Mato Grosso alcançou na safra 2025/26 uma produtividade recorde de milho e se aproximou do volume produzido pela Argentina, mesmo utilizando uma área de plantio menor. Dados do Instituto Mato-grossense de Economia Agropecuária (Imea) apontam que o Estado produziu 58,04 milhões de toneladas do cereal, o equivalente a 90,7% da produção argentina, estimada em 64 milhões de toneladas.
A diferença aparece também na área cultivada. Enquanto Mato Grosso plantou 7,43 milhões de hectares, a Argentina utilizou aproximadamente 8,40 milhões de hectares. Isso significa que o Estado produziu quase o mesmo volume com cerca de 970 mil hectares a menos.

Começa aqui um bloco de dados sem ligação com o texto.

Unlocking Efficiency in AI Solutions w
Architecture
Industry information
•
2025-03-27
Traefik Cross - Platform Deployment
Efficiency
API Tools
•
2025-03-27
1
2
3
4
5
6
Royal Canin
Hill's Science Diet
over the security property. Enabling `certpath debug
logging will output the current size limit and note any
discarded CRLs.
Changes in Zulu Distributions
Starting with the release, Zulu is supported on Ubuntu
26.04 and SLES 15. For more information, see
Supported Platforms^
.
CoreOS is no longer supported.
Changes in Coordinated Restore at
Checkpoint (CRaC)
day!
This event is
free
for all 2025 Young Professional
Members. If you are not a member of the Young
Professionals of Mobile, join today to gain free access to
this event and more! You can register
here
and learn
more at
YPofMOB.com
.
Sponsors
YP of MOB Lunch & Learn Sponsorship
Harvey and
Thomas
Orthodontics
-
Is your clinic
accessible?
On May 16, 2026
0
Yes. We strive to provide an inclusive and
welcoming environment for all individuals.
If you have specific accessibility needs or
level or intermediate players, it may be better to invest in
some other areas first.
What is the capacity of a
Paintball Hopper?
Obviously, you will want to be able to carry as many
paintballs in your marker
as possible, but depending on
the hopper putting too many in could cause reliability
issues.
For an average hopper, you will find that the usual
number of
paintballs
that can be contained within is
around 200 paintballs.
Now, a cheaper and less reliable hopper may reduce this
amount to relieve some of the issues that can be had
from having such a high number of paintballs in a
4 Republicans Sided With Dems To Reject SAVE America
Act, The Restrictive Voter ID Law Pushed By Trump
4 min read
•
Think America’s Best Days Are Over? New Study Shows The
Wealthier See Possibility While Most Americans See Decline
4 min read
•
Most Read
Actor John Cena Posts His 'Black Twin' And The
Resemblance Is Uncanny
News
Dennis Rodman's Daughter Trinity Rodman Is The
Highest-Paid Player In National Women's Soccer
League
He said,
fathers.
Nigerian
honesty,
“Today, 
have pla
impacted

Na temporada, a produtividade mato-grossense chegou a 130,11 sacas por hectare, acima das 127,01 sacas por hectare projetadas para a Argentina.

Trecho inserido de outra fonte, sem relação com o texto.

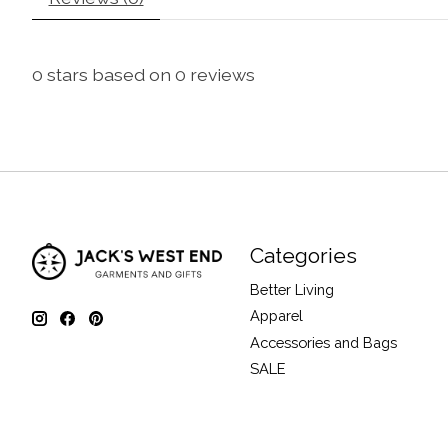
0
stars based on
0
reviews
Categories
Better Living
Apparel
Accessories and Bags
SALE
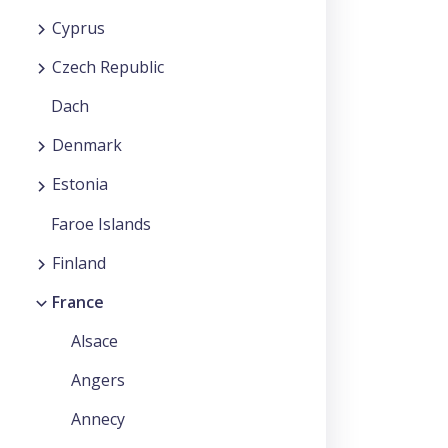
Cyprus
Czech Republic
Dach
Denmark
Estonia
Faroe Islands
Finland
France
Alsace
Angers
Annecy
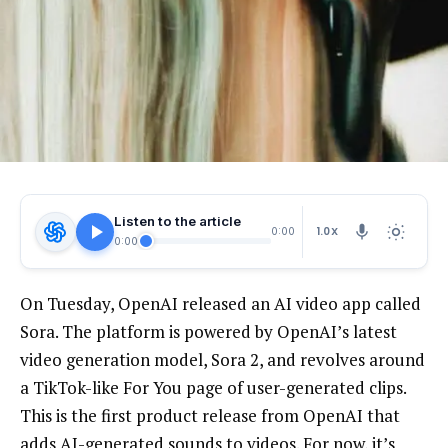
Listen to the article
1.0X
0:00
0:00
On Tuesday, OpenAI
released an AI video app called
Sora. The platform is powered by OpenAI’s latest
video generation model, Sora 2, and revolves around
a TikTok-like For You page of user-generated clips.
This is the first product release from OpenAI that
adds AI-generated sounds to videos. For now, it’s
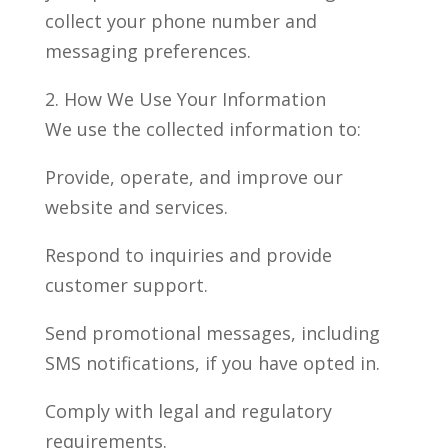
collect your phone number and
messaging preferences.
2. How We Use Your Information
We use the collected information to:
Provide, operate, and improve our
website and services.
Respond to inquiries and provide
customer support.
Send promotional messages, including
SMS notifications, if you have opted in.
Comply with legal and regulatory
requirements.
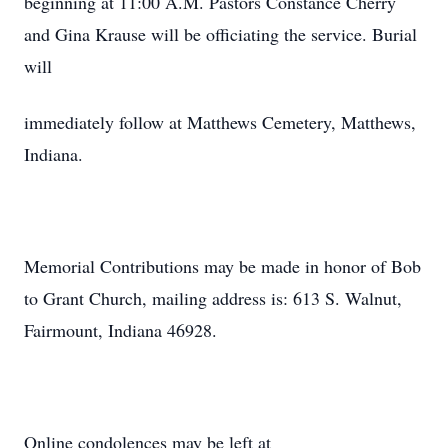
beginning at 11:00 A.M. Pastors Constance Cherry
and Gina Krause will be officiating the service. Burial
will
immediately follow at Matthews Cemetery, Matthews,
Indiana.
Memorial Contributions may be made in honor of Bob
to Grant Church, mailing address is: 613 S. Walnut,
Fairmount, Indiana 46928.
Online condolences may be left at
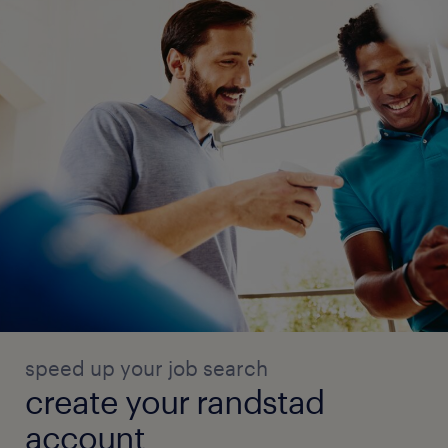
speed up your job search
create your randstad
account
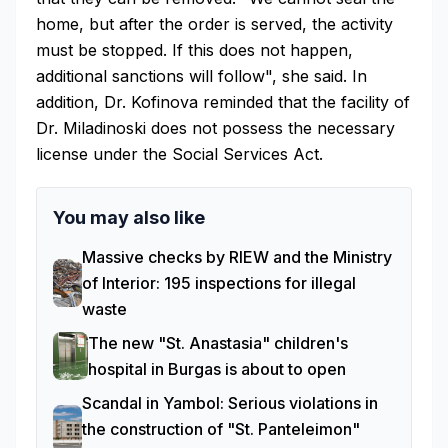
home, but after the order is served, the activity
must be stopped. If this does not happen,
additional sanctions will follow", she said. In
addition, Dr. Kofinova reminded that the facility of
Dr. Miladinoski does not possess the necessary
license under the Social Services Act.
You may also like
Massive checks by RIEW and the Ministry
of Interior: 195 inspections for illegal
waste
The new "St. Anastasia" children's
hospital in Burgas is about to open
Scandal in Yambol: Serious violations in
the construction of "St. Panteleimon"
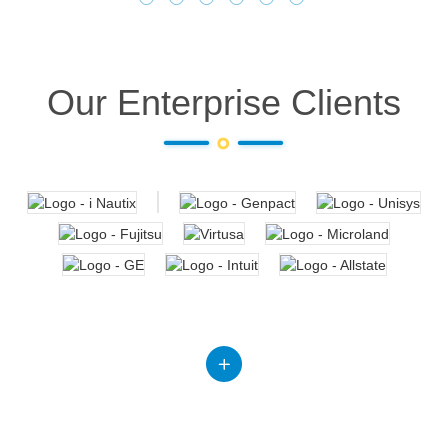
Our Enterprise Clients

Segundo o analista de milho do Imea, Gabriel Brandão, os números refletem o avanço da eficiência produtiva no Estado, resultado da combinação entre tecnologia, manejo, investimentos e adaptação das lavouras às condições regionais.
A consolidação da segunda safra também contribuiu para o crescimento do milho em Mato Grosso. Plantado principalmente após a colheita da soja, o cereal passou a ocupar espaço estratégico no planejamento das propriedades, permitindo maior aproveitamento das áreas agrícolas ao longo do ano.
O avanço foi acompanhado pela adoção de sementes com maior potencial produtivo, biotecnologia, melhorias no manejo da fertilidade do solo, adubação e estratégias para aproveitar melhor a janela de plantio.
Na safra 2025/26, a produtividade cresceu 2,23% em relação às 127,27 sacas por hectare registradas na temporada anterior. A área plantada também aumentou, passando de 7,26 milhões para 7,43 milhões de hectares.
Com a combinação de maior área e produtividade, a produção avançou 4,69%, de 55,43 milhões para 58,04 milhões de toneladas, estabelecendo um novo recorde para Mato Grosso.
As condições climáticas também favoreceram o resultado. O prolongamento das chuvas em regiões produtoras contribuiu para o desenvolvimento das lavouras e o enchimento dos grãos.
Na Argentina, as chuvas também favoreceram o potencial produtivo, mas o excesso de umidade dificultou o avanço da colheita. Até 3 de setembro, 92,5% da área considerada apta havia sido colhida, enquanto Mato Grosso já havia concluído a colheita da segunda safra.
Para Gabriel Brandão, a comparação com a produção argentina evidencia a dimensão que o milho alcançou dentro da agricultura mato-grossense e reforça a importância dos ganhos de produtividade.
Apesar do recorde na safra 2025/26, a primeira estimativa do Imea para a próxima temporada indica um cenário mais cauteloso. A área plantada em 2026/27 deve chegar a 7,48 milhões de hectares, crescimento de 0,59%.
A produtividade, porém, está inicialmente estimada em 119,64 sacas por hectare, queda de 8,05% em relação ao recorde atual. Com isso, a produção projetada é de 53,68 milhões de toneladas, redução de 7,50%.
Entre os fatores de atenção está a possibilidade de influência do fenômeno El Niño, que pode atrasar o plantio da soja e reduzir a janela disponível para a semeadura do milho segunda safra. O encerramento antecipado das chuvas e as temperaturas elevadas também podem aumentar o risco de estresse hídrico durante o desenvolvimento das lavouras.